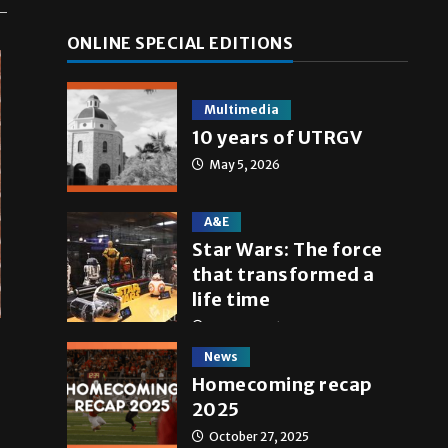
ONLINE SPECIAL EDITIONS
Multimedia
10 years of UTRGV
May 5, 2026
A&E
Star Wars: The force
that transformed a
life time
May 4, 2026
News
Homecoming recap
2025
October 27, 2025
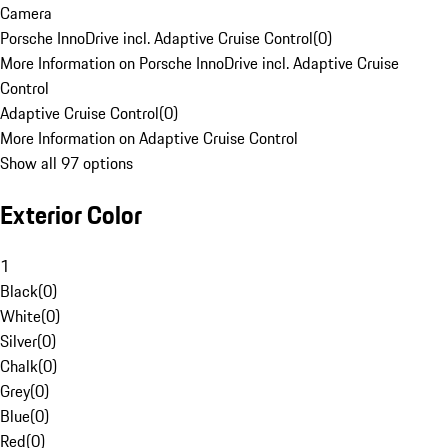
Camera
Porsche InnoDrive incl. Adaptive Cruise Control
(
0
)
More Information on Porsche InnoDrive incl. Adaptive Cruise
Control
Adaptive Cruise Control
(
0
)
More Information on Adaptive Cruise Control
Show all 97 options
Exterior Color
1
Black
(
0
)
White
(
0
)
Silver
(
0
)
Chalk
(
0
)
Grey
(
0
)
Blue
(
0
)
Red
(
0
)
|---|
### What the task asks
Find the string "Porsche" in the records, then copy each line where it occurs.

### Response box
Porsche InnoDrive incl. Adaptive Cruise Control
More Information on Porsche InnoDrive incl. Adaptive Cruise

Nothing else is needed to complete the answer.